Num conflito onde as ambições de Trump colidem com as exigências de Putin e a resistência de Zelensky, que hipóteses terá um cessar-fogo na Ucrânia?
Maria Vilar de Almeida - Vai levar mais TEMPO! ![]()
O ministro russo dos Negócios Estrangeiros, Sergei Lavrov, recusou ontem [4.ª feira 21mai2025] o estabelecimento de um cessar-fogo incondicional, a que chamou da técnica “Vamos fazer tréguas – e depois logo se vê”. “Não, malta! Já entrámos nessas histórias, não queremos fazer mais isso”, acrescentou o ministro, em declarações numa universidade de Moscovo. “E os Macrons, Starmer, von der Leyens e outras figuras europeias que agora exigem histericamente que os Estados Unidos se juntem às ações anti-russas e aumentem o número de sanções – isso apenas os entrega de bandeja”, acrescentou Lavrov.

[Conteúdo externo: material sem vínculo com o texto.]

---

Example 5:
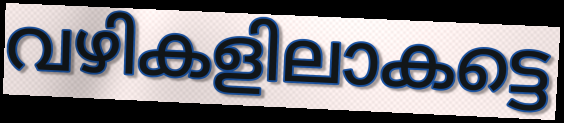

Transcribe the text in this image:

വഴികളിലാകട്ടെ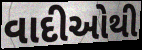
વાદીઓથીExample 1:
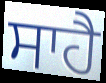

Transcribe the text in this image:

ਸਾਹੈ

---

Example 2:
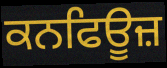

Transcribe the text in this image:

ਕਨਫਿਊਜ਼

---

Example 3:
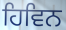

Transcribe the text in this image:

ਹਿਵਿਨ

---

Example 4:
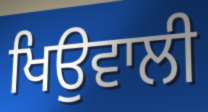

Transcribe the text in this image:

ਖਿਉਵਾਲੀ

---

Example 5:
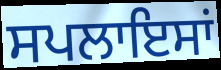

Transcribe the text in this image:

ਸਪਲਾਇਸਾਂ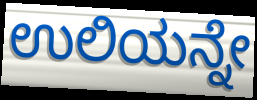
ಉಲಿಯನ್ನೇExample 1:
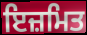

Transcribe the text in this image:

ਇਜ਼ਮਿਤ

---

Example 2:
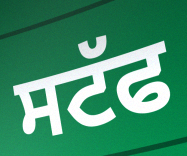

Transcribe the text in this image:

ਸਟੱਫ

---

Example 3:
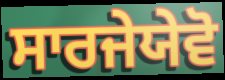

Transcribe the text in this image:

ਸਾਰਜੇਯੇਵੋ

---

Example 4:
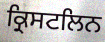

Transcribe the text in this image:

ਕ੍ਰਿਸਟਲਿਨ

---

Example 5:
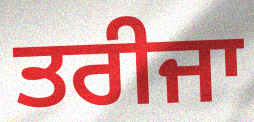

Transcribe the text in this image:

ਤਰੀਜਾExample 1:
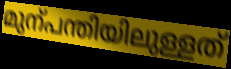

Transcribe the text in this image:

മുന്പന്തിയിലുള്ളത്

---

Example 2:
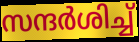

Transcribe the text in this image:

സന്ദർശിച്ച്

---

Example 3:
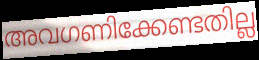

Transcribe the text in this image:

അവഗണിക്കേണ്ടതില്ല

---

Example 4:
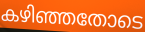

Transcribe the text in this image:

കഴിഞ്ഞതോടെ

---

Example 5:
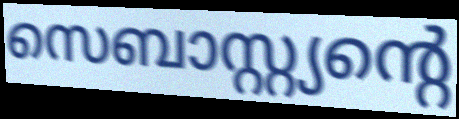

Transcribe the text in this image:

സെബാസ്റ്റ്യന്റെ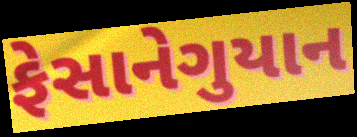
ફેસાનેગુયાનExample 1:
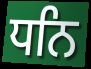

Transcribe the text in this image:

ਧਨਿ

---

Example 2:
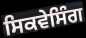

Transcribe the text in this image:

ਸਿਕਵੇਸਿੰਗ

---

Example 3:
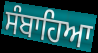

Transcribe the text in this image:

ਸੰਬਾਹਿਆ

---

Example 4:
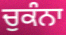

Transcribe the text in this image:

ਚੁਕੰਨਾ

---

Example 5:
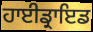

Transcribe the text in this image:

ਹਾਈਡ੍ਰਾਇਡ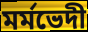
মৰ্মভেদী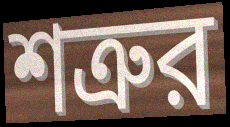
শত্রুর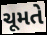
ચૂમતે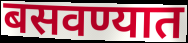
बसवण्यातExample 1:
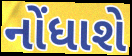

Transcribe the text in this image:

નોંધાશે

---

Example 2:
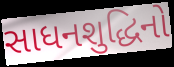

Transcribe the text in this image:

સાધનશુદ્ધિનો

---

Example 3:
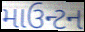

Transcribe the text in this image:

માઉન્ટન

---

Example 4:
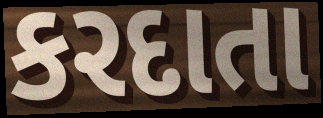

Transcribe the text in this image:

કરદાતા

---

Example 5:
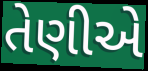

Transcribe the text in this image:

તેણીએ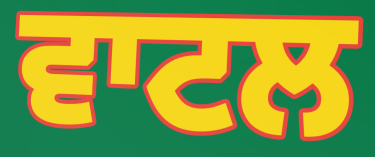
ਵਾਟਲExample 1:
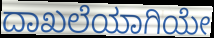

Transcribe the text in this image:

ದಾಖಲೆಯಾಗಿಯೇ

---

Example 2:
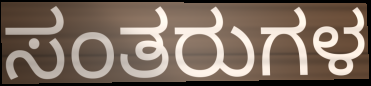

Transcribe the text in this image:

ಸಂತರುಗಳ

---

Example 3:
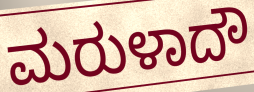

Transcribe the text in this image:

ಮರುಳಾದೌ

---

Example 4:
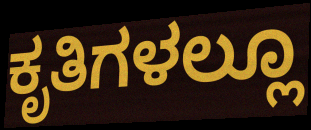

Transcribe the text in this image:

ಕೃತಿಗಳಲ್ಲೂ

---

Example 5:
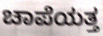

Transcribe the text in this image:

ಚಾಪೆಯತ್ತ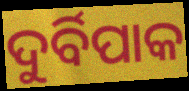
ଦୁର୍ବିପାକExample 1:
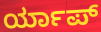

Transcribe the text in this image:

ರ್ಯಾಪ್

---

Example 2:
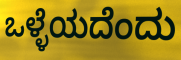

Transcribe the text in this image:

ಒಳ್ಳೆಯದೆಂದು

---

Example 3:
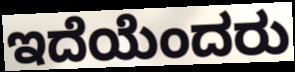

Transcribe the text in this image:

ಇದೆಯೆಂದರು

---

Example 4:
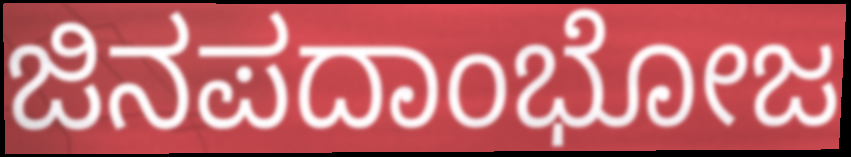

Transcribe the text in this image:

ಜಿನಪದಾಂಭೋಜ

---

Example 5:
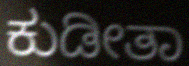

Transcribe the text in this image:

ಕುಡೀತಾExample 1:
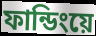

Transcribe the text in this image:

ফান্ডিংয়ে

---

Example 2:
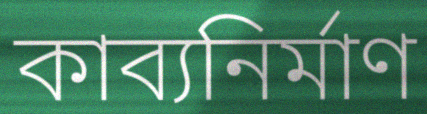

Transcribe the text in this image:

কাব্যনির্মাণ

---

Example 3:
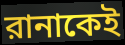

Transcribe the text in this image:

রানাকেই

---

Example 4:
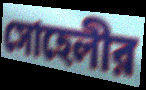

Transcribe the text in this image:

সোহেলীর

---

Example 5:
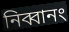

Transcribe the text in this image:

নিব্বানং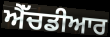
ਐੱਚਡੀਆਰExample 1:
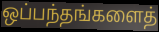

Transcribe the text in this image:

ஒப்பந்தங்களைத்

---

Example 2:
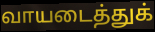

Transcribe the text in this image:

வாயடைத்துக்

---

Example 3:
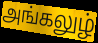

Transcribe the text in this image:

அங்கலுழ்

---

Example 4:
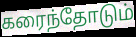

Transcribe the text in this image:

கரைந்தோடும்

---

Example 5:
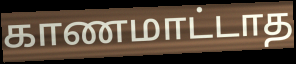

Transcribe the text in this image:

காணமாட்டாதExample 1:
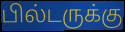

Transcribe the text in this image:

பில்டருக்கு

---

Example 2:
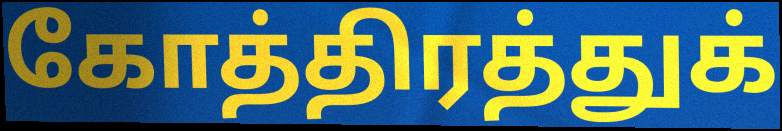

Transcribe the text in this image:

கோத்திரத்துக்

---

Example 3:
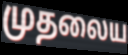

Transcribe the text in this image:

முதலைய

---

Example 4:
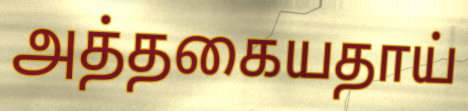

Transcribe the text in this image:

அத்தகையதாய்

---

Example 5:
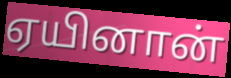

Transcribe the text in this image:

ஏயினான்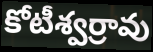
కోటీశ్వర్రావుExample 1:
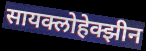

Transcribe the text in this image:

सायक्लोहेक्झीन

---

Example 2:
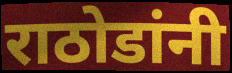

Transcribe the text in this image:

राठोडांनी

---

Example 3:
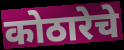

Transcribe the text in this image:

कोठारेचे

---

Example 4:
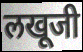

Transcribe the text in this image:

लखूजी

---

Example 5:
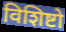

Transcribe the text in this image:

विशिष्टो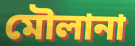
মৌলানাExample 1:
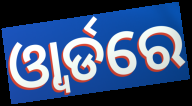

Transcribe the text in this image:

ଓ୍ବାର୍ଡରେ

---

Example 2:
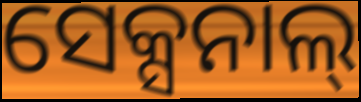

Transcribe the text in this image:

ସେକ୍ସନାଲ୍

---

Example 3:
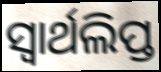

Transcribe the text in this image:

ସ୍ୱାର୍ଥଲିପ୍ତ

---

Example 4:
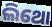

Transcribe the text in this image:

ଲିଥୋ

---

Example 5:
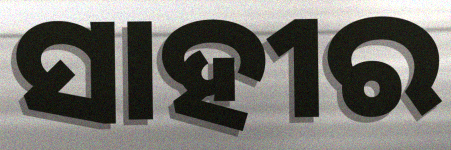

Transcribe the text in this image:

ସାହୀର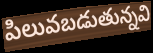
పిలువబడుతున్నవి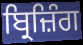
ਬ੍ਰਿਜ਼ਿੰਗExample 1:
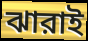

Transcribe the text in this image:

ঝারাই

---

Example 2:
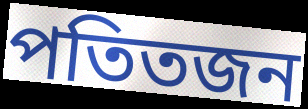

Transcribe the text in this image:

পতিতজন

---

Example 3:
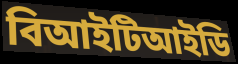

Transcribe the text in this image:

বিআইটিআইডি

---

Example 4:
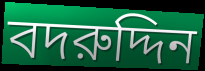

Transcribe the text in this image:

বদরুদ্দিন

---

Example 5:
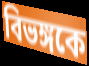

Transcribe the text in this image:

বিভঙ্গকে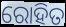
ରୋହିତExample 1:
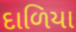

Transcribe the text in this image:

દાળિયા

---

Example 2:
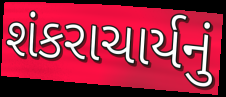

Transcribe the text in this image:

શંકરાચાર્યનું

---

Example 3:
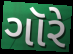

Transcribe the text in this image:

ગૉરે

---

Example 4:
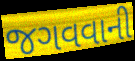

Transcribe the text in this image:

જગવવાની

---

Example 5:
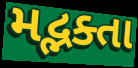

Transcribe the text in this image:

મદ્ભક્તા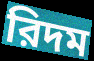
রিদম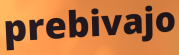
prebivajo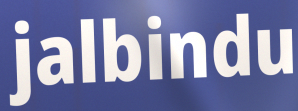
jalbindu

Manhã de quarta-feira 21mai2025
O antigo político ucraniano, Andiy Portnov, morreu esta quarta-feira após ser baleado várias vezes na cabeça e nas costas à porta do Colégio Americano de Madrid. De acordo com a polícia espanhola, as autoridades receberam o alerta de um tiroteio às 09h15 locais (08h15 em Portugal). Segundo a imprensa espanhola, Portnov encontrava-se no local para deixar os filhos na escola. Fontes ligadas à investigação afirmaram ao jornal La Vanguardia que o ataque foi feito por "dois ou três" suspeitos, que atacaram Portnov quando este se preparava para entrar no seu carro. Depois de disparar várias vezes contra o homem, de 52 anos, os suspeitos fugiram em direção a uma área arborizada, nas imediações da escola. Andriy Portnov tem um longo passado político na Ucrânia, onde fez parte do executivo do presidente pró-russo Viktor Yanukovych, entre 2010 a 2014, ocupando vários cargos de relevo. Nascido em Lugansk, Portnov fugiu da Ucrânia após a revolução Euromaidan, que afastou o governo de Viktor Yanukovych, depois de este ter revertido a sua promessa de assinar um acordo que abria as portas para a entrada da Ucrânia na União Europeia.
Antonio Regedor - As células nazis ucranianas estão já espalhadas pela Europa
Luis Barata - Há que fazer uma boa leitura do sucedido...
Mário Paiva - Luis Barata, já a fez? ![]()
Jornal Económico de 22mai2025
A estratégia da Rússia e a da Ucrânia para terminar a guerra que travam há três anos são conhecidas: os russos exigem que se comece por negociações diretas, sem condições prévias, baseadas nos “acordos de Istambul” (2022); enquanto os ucranianos pretendem, antes de mais, um cessar-fogo de trinta dias; primeiro cessar-fogo e só depois conversações de paz.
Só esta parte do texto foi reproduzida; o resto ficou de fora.